Pull out every line below that contains the string "provádět", counting case as significant.

Data to use:

******************************

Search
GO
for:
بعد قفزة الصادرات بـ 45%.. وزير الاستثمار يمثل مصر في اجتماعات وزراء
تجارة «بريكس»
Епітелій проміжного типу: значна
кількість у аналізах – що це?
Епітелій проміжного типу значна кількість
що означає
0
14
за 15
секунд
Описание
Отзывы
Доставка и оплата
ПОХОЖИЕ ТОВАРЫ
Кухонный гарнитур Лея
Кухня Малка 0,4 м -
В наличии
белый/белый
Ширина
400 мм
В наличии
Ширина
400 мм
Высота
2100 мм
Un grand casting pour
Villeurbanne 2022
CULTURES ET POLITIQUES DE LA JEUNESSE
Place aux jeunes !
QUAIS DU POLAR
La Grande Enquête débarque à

******************************

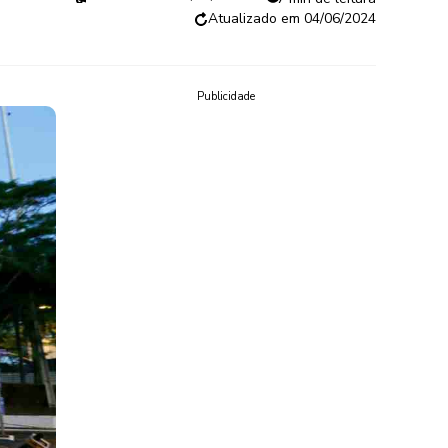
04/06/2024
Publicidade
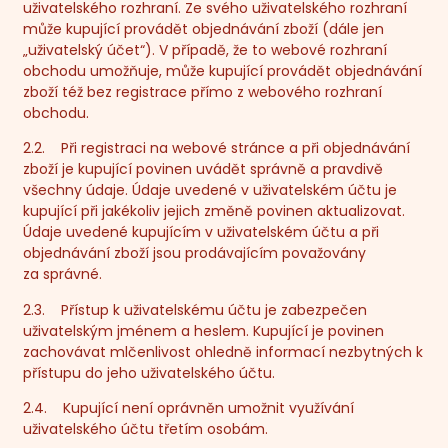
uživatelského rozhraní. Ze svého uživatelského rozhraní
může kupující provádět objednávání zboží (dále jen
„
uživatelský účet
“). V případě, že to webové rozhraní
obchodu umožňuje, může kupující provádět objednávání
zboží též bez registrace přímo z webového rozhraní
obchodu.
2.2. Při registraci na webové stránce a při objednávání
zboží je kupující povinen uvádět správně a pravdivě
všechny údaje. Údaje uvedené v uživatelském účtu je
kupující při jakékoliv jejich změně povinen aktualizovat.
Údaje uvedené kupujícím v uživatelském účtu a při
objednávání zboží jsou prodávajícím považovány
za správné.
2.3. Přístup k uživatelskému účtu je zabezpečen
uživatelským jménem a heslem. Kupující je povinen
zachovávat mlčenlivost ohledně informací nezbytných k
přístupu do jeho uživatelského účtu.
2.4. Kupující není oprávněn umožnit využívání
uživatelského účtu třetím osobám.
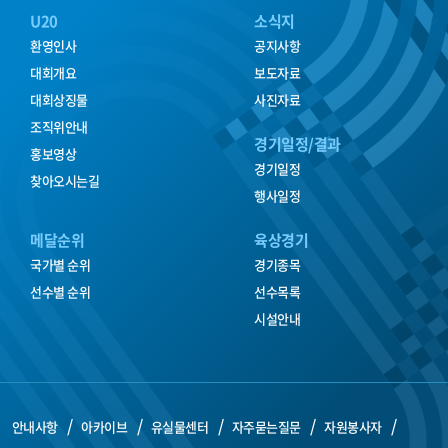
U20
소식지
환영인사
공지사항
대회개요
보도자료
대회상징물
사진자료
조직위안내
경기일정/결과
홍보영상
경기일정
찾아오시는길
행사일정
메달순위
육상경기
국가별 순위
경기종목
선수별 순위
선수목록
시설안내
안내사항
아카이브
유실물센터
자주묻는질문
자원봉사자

******************************

The answer:
může kupující provádět objednávání zboží (dále jen
obchodu umožňuje, může kupující provádět objednávání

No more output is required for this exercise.